— Exercise —
Before copying, set the pictures aside; then repeat every line below verbatim.

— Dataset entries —
═══

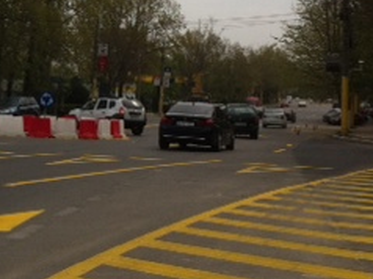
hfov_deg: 20.5
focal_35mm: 94
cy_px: 27
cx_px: 36
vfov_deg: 15.5
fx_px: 1012
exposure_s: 1/1588
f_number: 2.8
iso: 80
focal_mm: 3.85
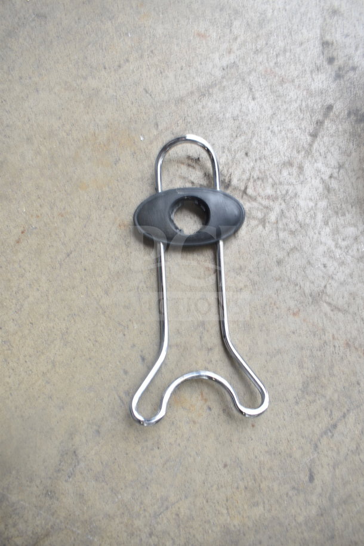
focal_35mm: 27
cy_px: 273
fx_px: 409
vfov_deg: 67.4
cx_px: 182
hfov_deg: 47.9
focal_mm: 18
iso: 200
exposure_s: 1/80
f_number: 4.5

═══

— Exercise output —
hfov_deg: 20.5
focal_35mm: 94
cy_px: 27
cx_px: 36
vfov_deg: 15.5
fx_px: 1012
exposure_s: 1/1588
f_number: 2.8
iso: 80
focal_mm: 3.85
focal_35mm: 27
cy_px: 273
fx_px: 409
vfov_deg: 67.4
cx_px: 182
hfov_deg: 47.9
focal_mm: 18
iso: 200
exposure_s: 1/80
f_number: 4.5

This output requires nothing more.